ABSORPTION DU PHOSPHORE
L’absorption des phosphates alimentaires (besoin journalier d’environ 1 g couvert par l’alimentation) se fait tout le long du tube digestif, mais principalement dans le jéjunum et l’iléon où l’absorption nette est de l’ordre de 65 % des phosphates
ingérés. Inversement proportionnelle à l’apport alimentaire en calcium, cette absorption intestinale, qui requiert la présence de sodium, est accrue principalement par le 1-25 dihydroxycholécalciférol (après désorganification par les phosphatases alcalines du duodénum) et indirectement par la parathormone et l’hormone de croissance. Les acides favorisent l’absorption du phosphore alors que les sels d’alumine la diminuent. Les ions calcium et magnésium diminuent l’absorption du phosphore en se chélatant avec celui-ci dans la lumière digestive.
EXCRÉTION DU PHOSPHORE
Si 10 % des phosphates sont éliminés dans les selles, les reins restent la voie d’excrétion principale.

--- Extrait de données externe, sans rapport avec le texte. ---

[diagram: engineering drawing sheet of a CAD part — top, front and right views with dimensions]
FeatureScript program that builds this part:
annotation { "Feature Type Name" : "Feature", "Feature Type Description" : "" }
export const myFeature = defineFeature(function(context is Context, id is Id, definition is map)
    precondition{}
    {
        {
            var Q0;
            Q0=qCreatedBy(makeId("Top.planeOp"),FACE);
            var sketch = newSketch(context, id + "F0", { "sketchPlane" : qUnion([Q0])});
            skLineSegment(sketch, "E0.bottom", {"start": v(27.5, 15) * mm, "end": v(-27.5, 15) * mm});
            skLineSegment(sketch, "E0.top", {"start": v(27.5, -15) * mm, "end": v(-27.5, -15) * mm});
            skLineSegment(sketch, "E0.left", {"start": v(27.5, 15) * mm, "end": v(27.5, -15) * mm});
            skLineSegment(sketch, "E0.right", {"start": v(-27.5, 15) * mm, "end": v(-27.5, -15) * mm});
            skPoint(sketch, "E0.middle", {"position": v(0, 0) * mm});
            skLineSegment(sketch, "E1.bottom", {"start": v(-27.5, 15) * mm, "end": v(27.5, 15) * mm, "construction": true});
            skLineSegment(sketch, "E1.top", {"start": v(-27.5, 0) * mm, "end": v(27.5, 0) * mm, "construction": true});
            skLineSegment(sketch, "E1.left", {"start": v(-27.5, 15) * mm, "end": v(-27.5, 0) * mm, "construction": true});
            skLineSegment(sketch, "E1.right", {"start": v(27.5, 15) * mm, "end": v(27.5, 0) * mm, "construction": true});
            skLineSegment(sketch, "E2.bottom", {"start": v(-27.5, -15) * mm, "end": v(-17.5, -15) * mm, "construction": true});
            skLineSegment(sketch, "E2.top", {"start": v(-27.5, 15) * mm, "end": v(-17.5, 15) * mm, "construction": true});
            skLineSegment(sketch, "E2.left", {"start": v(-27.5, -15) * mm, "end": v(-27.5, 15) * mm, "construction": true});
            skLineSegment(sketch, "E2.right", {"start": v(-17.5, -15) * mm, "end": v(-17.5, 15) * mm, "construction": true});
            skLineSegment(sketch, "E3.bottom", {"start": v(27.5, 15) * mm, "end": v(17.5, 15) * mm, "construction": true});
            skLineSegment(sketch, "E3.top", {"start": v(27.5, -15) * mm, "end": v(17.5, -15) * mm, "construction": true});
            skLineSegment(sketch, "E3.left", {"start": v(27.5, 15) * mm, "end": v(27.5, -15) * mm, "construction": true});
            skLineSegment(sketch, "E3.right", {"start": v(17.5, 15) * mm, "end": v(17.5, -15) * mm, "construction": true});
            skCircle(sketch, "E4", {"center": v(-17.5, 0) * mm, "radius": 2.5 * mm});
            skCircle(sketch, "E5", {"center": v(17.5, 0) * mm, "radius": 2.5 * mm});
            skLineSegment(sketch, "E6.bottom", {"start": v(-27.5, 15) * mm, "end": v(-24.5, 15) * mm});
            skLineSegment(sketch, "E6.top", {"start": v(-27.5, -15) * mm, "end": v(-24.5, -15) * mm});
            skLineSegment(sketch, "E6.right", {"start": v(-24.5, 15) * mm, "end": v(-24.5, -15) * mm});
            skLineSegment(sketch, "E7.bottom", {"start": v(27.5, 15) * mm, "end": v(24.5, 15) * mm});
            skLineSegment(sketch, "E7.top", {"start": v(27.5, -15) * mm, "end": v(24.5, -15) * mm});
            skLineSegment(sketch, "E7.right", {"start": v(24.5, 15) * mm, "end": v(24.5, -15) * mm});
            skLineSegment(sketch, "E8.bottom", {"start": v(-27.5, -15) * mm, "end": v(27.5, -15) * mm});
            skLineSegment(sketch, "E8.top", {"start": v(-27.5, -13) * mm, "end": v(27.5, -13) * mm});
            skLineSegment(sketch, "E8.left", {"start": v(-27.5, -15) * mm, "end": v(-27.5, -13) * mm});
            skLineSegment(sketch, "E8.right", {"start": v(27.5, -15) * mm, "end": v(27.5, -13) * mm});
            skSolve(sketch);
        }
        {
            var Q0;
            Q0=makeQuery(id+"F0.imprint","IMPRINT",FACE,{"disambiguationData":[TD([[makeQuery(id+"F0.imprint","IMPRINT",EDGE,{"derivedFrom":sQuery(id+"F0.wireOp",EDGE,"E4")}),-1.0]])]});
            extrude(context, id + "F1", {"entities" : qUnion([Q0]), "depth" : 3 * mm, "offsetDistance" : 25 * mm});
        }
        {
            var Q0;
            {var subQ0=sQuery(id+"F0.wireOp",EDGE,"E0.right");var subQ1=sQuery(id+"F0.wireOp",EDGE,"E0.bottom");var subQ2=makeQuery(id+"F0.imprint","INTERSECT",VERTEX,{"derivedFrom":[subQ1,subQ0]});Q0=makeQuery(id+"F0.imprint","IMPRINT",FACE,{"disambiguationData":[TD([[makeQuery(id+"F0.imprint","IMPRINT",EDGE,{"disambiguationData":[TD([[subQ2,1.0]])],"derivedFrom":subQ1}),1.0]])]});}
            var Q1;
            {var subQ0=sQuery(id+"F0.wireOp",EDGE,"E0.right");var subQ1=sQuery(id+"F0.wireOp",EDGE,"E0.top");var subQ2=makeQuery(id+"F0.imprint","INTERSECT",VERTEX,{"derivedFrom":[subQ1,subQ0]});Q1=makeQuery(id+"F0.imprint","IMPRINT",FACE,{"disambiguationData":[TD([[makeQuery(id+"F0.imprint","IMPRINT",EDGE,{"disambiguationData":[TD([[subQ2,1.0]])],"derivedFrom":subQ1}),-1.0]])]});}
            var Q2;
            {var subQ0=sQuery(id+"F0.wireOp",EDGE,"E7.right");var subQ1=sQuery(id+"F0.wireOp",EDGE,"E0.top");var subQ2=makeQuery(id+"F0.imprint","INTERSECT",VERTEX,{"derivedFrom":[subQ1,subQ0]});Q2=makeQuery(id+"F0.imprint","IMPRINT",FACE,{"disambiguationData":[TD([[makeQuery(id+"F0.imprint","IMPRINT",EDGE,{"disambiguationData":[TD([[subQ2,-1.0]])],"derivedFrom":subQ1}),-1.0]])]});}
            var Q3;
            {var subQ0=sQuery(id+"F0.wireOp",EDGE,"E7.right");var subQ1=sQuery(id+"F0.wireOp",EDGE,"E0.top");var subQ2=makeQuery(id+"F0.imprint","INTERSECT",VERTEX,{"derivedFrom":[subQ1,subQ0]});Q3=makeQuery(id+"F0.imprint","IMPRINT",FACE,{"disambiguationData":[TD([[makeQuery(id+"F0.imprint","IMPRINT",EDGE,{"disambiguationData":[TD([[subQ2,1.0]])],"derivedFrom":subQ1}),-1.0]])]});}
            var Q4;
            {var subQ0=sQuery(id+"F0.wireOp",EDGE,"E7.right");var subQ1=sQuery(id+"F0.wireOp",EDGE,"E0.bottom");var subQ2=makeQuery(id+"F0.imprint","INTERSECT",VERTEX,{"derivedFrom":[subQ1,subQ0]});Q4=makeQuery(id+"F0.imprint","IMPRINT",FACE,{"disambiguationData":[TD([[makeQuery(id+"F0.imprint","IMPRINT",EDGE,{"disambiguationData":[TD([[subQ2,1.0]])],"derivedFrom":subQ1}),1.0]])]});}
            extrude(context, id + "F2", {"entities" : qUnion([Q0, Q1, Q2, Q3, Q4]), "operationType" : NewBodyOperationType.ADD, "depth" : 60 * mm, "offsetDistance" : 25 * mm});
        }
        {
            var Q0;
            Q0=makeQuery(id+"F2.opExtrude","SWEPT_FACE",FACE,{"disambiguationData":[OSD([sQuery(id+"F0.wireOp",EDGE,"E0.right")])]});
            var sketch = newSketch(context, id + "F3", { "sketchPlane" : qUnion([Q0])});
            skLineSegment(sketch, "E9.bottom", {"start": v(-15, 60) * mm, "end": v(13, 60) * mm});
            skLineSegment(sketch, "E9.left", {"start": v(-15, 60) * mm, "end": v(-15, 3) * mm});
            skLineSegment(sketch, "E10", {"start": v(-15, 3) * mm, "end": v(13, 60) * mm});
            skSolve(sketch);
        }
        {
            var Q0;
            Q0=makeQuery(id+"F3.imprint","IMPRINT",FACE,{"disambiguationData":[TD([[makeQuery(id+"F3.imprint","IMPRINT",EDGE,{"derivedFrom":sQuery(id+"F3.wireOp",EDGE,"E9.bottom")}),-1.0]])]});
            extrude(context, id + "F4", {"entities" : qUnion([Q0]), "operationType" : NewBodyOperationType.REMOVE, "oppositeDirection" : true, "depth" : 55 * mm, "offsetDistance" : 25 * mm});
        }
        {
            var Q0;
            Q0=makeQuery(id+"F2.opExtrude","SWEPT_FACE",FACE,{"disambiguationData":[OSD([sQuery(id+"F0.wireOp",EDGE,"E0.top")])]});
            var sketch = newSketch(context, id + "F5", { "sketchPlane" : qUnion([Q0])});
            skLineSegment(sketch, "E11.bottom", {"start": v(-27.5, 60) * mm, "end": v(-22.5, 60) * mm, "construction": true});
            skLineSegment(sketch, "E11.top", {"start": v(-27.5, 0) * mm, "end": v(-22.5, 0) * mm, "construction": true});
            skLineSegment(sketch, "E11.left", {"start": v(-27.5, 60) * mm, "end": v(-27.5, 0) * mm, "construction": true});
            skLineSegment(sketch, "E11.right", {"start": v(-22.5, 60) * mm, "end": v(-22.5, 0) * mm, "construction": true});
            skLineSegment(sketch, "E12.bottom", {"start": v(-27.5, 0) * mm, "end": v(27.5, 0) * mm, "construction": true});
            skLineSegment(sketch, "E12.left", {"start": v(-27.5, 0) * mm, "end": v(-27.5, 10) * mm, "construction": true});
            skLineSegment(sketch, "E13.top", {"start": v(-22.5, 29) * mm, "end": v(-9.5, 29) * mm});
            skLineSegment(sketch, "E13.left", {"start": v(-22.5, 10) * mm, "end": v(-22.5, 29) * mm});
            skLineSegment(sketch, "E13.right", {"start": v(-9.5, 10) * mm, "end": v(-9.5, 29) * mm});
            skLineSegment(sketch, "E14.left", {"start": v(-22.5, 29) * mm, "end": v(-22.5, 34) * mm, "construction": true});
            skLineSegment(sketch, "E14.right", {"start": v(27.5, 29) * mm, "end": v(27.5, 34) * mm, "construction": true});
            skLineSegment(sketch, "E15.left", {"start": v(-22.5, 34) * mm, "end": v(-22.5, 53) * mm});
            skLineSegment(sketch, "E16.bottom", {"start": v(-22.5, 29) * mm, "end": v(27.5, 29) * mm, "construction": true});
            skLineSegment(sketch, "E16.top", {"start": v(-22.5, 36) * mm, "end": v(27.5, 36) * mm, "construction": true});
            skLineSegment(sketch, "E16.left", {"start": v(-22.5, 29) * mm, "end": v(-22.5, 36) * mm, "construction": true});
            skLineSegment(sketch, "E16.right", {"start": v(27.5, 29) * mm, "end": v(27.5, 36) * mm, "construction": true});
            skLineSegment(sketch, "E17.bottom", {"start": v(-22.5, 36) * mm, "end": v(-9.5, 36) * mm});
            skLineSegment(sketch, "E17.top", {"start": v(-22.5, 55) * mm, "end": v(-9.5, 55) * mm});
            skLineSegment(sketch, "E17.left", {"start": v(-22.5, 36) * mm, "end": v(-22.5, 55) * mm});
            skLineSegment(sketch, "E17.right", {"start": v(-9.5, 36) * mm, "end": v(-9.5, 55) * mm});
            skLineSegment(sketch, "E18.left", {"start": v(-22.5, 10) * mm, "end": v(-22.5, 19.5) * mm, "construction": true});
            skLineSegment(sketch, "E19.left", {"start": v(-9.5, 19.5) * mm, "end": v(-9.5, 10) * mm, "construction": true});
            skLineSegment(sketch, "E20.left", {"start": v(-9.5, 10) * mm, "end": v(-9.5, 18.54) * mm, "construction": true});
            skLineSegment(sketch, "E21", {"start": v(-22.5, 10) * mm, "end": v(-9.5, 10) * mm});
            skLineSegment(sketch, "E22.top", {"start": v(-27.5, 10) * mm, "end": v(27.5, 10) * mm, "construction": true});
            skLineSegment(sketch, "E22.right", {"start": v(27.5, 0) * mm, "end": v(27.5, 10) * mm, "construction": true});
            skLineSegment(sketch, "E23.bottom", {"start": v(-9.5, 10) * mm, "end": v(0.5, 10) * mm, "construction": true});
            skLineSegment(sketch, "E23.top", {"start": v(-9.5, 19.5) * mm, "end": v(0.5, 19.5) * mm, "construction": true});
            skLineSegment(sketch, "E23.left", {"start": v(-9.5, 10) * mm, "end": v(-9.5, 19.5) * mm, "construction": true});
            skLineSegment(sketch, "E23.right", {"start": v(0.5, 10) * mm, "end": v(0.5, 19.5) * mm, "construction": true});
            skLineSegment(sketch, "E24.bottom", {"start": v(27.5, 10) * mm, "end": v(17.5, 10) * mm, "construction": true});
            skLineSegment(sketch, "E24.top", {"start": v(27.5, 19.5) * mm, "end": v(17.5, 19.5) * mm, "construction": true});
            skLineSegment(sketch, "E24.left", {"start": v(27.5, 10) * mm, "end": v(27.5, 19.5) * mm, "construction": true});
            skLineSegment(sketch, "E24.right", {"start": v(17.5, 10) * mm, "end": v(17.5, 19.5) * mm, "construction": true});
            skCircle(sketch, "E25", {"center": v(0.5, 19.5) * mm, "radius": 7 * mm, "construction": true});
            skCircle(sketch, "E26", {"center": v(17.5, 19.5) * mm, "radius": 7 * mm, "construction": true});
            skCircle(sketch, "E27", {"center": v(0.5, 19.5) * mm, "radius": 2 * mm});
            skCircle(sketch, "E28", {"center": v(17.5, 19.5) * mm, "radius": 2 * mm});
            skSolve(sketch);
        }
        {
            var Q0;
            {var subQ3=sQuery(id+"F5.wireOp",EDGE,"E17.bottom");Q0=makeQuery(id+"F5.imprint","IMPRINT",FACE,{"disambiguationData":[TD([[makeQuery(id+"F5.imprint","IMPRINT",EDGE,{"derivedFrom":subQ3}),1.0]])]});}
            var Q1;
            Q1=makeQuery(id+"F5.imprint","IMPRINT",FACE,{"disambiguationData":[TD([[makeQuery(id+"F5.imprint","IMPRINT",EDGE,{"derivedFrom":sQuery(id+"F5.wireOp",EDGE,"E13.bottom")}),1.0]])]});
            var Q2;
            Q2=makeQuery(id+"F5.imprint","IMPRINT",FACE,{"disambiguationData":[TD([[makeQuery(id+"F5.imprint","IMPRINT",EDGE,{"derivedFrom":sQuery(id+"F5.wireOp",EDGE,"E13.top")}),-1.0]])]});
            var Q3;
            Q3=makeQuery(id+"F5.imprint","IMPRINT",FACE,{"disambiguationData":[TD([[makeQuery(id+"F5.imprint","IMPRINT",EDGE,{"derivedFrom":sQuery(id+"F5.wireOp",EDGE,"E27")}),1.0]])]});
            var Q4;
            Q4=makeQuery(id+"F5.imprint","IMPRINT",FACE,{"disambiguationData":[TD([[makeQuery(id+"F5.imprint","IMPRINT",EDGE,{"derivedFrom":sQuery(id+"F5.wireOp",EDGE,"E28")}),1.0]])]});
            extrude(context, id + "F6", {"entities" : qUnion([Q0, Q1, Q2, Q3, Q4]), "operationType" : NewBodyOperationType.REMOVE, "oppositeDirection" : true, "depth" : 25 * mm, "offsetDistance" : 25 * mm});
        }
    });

Environ 600 mg sont excrétés quotidiennement ce qui résulte d’un équilibre entre la filtration glomérulaire, la réabsorption tubulaire proximale et une éventuelle sécrétion tubulaire distale.
Il existe un cycle nycthéméral de l’excrétion urinaire de phosphore, la phosphaturie étant minimale le matin et augmentant jusqu’à minuit.
Pour cette raison, le phosphore inorganique doit toujours être mesuré dans un échantillon de plasma prélevé le matin à jeun afin que les mesures soient comparables.
L’excrétion urinaire du phosphore est augmentée par la parathormone (par inhibition de la réabsorption tubulaire), le calcium et la calcitonine tandis qu’elle est réduite par la vitamine D et par l’hormone de croissance.
MÉTABOLISME OSSEUX DU PHOSPHORE
Chez le sujet sain, le bilan des échanges entre les secteurs osseux, extracellulaire et les tissus mous est nul. Néanmoins, en cas de déplétion persistante, il peut exister une mobilisation du phosphore osseux au profit des cellules des tissus mous afin de maintenir une concentration intracytoplasmique stable.
Incidence des hypophosphorémies
La prévalence des hypophosphorémies dans une population hospitalisée varie de 0,25 à 2,15 % mais celle-ci peut s’élever à 5 à 10 % en réanimation et atteindre 25 % dans certaines populations [29]. On distingue les hypophosphorémies modérées entre 0,4 et 0,8 mmol.L-1, des hypophosphorémies sévères inférieures à 0,4 mmol.L-1 qui s’accompagnent fréquemment de signes cliniques imposant un traitement.
L’incidence de ce trouble varie avec le motif d’hospitalisation, ainsi l’hypophosphorémie est plus fréquente en postopératoire chez des patients sous nutrition parentérale ou présentant un sepsis [13].
Dans une étude réalisée auprès de 10 197 patients hospitalisés au cours d’une année dans un même centre hospitalier, il a été retrouvé une incidence globale de 0,43 % d’hypophosphorémie sévère. Cette incidence atteignait 14,6 % chez les diabétiques en acidocétose avec une mortalité quatre fois supérieure à la moyenne pour les patients présentant un trouble sévère [7].